La enfermedad tromboembólica venosa (ETV) se produce en uno de cada 1.000 pacientes al año. El tromboembolismo venoso supone actualmente el tercer diagnóstico cardiovascular más frecuente. El 50 % de los eventos ocurren durante el transcurso o tras un ingreso por cirugía o por enfermedad médica aguda, aunque no se trata de una patología limitada al entorno hospitalario.

La enfermedad tromboembólica reúne las trombosis venosas profundas de miembros inferiores y superiores (TVP) y, su consecuencia, el embolismo pulmonar (EP). Es producida por la convergencia de determinados factores de riesgo trombóticos preexistentes en una situación clínica que propicia su aparición.

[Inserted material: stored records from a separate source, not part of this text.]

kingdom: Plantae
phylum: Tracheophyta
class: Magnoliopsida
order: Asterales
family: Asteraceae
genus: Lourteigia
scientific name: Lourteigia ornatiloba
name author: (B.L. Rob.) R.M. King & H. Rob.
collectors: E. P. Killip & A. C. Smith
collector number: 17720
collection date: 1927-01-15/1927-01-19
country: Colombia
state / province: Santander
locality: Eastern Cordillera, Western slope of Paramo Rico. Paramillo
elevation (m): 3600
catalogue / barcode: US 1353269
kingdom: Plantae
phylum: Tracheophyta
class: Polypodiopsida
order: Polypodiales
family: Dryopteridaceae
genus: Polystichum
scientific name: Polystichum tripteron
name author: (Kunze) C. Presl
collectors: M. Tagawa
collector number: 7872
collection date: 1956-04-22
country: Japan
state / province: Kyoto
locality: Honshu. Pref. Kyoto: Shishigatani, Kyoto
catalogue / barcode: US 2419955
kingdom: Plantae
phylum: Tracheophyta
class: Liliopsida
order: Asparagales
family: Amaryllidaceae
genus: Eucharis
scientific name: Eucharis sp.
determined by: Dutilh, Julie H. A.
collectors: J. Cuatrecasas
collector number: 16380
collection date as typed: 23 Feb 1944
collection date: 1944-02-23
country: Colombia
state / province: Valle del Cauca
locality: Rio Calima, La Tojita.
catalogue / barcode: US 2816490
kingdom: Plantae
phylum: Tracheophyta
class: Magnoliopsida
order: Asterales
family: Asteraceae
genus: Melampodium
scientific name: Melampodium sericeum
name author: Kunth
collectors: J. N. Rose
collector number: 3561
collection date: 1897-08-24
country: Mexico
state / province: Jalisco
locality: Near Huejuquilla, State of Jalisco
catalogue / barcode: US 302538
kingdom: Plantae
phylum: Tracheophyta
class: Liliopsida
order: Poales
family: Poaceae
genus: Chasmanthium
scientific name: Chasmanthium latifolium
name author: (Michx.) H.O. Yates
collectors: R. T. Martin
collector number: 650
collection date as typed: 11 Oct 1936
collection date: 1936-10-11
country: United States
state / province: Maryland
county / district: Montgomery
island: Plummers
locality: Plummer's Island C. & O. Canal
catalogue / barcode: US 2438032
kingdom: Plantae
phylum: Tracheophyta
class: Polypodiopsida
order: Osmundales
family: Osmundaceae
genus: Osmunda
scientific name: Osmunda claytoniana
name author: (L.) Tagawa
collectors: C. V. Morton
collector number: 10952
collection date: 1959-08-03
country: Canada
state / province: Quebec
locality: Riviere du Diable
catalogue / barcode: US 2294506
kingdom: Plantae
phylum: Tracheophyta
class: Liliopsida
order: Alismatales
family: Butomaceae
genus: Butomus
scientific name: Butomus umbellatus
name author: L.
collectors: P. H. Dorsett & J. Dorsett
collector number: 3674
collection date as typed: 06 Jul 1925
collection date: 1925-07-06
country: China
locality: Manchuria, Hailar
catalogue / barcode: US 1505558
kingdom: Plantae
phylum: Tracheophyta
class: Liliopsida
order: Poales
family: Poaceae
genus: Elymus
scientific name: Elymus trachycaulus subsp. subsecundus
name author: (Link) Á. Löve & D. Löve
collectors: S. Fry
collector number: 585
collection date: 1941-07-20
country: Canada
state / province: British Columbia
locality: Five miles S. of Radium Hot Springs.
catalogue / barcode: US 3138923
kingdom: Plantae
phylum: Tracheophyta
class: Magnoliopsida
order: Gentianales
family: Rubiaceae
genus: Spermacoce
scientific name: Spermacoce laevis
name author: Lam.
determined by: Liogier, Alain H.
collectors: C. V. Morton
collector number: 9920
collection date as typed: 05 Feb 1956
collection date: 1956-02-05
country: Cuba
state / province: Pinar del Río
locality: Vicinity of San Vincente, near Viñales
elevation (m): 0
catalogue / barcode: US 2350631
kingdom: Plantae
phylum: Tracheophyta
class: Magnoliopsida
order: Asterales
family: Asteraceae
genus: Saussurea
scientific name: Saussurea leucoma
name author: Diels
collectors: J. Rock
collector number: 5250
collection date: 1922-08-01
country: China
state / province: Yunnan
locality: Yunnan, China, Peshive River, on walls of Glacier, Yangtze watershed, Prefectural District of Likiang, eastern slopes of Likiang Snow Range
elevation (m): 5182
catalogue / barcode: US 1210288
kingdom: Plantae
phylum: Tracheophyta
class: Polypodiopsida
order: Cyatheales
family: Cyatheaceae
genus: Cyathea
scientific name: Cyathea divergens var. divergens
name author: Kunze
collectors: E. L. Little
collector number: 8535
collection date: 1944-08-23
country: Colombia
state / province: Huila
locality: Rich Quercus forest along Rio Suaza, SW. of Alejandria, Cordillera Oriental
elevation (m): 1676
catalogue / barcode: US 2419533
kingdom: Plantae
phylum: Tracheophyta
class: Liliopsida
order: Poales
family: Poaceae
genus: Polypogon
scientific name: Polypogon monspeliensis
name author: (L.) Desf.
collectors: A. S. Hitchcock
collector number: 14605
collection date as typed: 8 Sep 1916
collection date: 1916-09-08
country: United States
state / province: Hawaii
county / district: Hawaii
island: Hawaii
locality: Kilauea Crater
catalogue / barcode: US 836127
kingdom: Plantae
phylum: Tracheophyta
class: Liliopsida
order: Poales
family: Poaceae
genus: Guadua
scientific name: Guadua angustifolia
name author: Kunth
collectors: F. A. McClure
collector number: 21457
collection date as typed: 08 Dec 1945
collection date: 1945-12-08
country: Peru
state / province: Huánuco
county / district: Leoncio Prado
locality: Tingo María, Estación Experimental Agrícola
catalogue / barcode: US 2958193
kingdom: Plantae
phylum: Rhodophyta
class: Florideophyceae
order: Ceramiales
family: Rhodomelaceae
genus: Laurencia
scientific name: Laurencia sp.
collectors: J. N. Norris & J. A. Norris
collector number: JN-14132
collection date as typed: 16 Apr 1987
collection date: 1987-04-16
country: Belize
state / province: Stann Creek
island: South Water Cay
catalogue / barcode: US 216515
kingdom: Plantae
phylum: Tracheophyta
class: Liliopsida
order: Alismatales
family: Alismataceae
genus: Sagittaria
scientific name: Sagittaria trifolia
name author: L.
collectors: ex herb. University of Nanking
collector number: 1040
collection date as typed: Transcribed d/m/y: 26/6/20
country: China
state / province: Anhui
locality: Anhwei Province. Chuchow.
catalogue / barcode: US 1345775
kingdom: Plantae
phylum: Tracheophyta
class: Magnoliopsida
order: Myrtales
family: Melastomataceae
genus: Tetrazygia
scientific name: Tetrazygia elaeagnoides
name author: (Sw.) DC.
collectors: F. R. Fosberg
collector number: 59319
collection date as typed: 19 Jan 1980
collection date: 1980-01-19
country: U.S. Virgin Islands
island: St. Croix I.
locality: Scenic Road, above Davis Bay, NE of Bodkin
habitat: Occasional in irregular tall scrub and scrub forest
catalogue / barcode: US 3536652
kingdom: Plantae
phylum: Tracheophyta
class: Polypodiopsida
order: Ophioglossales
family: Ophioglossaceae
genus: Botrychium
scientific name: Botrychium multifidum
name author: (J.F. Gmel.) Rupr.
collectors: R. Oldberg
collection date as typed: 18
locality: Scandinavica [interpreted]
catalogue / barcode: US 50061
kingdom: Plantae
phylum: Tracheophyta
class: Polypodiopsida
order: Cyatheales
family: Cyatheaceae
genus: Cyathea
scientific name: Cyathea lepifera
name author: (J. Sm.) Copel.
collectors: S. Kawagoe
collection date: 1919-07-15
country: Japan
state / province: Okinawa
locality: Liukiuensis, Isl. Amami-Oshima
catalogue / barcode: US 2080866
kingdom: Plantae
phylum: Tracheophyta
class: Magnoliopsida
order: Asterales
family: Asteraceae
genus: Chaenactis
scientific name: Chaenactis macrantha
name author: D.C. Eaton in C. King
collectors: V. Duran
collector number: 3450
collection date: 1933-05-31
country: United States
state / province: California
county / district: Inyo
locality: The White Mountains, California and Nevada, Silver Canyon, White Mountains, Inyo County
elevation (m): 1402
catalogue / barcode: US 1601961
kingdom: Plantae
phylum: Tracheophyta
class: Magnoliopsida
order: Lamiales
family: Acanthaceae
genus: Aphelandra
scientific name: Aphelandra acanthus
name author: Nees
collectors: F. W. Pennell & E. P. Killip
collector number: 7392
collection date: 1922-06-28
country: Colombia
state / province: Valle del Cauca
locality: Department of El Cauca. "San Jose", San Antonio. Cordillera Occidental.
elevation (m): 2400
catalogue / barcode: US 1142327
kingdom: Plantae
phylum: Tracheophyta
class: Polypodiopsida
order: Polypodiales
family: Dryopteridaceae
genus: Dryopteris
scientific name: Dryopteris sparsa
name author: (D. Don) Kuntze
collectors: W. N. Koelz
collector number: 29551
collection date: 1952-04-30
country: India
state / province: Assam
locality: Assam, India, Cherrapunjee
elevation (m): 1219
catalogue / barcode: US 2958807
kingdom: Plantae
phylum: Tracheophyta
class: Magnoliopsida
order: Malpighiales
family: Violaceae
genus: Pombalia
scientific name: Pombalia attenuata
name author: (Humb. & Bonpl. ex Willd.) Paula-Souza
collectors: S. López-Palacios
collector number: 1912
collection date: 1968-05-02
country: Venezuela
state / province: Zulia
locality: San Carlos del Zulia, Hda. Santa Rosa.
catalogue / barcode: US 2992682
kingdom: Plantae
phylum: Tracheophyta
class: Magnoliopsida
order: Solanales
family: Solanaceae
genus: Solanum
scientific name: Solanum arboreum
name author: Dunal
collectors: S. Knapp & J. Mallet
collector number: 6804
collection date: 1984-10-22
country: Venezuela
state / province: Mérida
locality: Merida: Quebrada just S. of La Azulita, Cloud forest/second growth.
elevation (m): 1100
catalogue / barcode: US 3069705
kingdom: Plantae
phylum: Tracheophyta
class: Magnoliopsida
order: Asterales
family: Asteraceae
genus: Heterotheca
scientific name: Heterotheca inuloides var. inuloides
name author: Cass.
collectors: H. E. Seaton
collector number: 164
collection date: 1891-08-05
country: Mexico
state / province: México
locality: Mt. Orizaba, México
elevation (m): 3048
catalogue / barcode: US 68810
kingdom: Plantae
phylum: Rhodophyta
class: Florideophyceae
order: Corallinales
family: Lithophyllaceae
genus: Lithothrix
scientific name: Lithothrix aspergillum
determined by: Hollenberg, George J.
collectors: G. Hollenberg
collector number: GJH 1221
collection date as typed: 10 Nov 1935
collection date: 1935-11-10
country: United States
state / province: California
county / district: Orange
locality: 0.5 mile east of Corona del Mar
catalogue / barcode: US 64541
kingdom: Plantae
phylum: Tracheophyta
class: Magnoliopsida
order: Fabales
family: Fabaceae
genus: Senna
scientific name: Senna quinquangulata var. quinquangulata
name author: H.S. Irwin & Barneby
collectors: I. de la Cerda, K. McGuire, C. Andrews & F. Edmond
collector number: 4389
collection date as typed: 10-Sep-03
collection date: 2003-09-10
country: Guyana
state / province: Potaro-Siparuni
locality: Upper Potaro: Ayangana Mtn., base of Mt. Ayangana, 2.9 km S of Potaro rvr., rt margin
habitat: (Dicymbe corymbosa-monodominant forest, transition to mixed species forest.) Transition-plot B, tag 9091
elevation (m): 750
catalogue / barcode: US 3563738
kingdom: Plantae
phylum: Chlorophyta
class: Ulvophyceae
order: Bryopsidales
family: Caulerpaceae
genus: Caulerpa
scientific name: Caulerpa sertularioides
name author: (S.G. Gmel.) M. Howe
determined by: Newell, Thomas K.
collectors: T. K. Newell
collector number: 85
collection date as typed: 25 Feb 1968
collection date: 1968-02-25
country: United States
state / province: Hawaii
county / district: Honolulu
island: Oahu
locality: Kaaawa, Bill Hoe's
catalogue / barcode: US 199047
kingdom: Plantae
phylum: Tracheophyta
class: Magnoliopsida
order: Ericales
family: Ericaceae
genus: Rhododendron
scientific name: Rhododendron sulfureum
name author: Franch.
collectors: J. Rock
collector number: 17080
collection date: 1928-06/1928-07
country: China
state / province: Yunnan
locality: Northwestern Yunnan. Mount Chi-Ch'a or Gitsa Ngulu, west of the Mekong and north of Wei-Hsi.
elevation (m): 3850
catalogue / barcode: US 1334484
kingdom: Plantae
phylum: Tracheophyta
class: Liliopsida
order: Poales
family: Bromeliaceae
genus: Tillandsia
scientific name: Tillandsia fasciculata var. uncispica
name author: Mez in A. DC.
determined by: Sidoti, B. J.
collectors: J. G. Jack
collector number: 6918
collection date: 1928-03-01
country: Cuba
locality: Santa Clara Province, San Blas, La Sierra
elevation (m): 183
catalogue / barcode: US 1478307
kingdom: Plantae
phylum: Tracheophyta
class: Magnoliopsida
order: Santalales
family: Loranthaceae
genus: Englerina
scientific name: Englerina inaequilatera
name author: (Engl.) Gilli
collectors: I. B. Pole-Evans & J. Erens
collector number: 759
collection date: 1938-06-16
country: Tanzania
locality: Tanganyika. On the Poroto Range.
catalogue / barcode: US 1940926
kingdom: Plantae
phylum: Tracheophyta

Su presentación clínica va desde un curso asintomático hasta la aparición de edema y signos inflamatorios habitualmente en extremidades inferiores o la existencia de la más dramática de sus complicaciones, el embolismo pulmonar, a partir de trombos que han migrado por la circulación venosa hasta las arterias pulmonares.

El conocimiento de los factores de riesgo para su desarrollo por parte de los terapeutas y de un adecuado uso de las herramientas farmacológicas y no farmacológicas permitirán su prevención y tratamiento con el objetivo de reducir la morbimortalidad derivada de su presentación tanto en el ámbito hospitalario como extrahospitalario.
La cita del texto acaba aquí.